→ **INPUT DATA**
------------------------------------------------
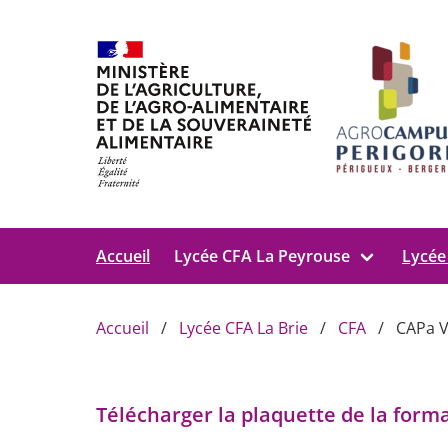
Aller au contenu principal
Accueil
Lycée CFA La Peyrouse
Lycée
Accueil
Lycée CFA La Brie
CFA
CAPa V
Télécharger la plaquette de la form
------------------------------------------------
Can you write out every line of text from all the records above, unchanged and in order, leaving out the pictures?

Aller au contenu principal
Accueil
Lycée CFA La Peyrouse
Lycée
Accueil
Lycée CFA La Brie
CFA
CAPa V
Télécharger la plaquette de la form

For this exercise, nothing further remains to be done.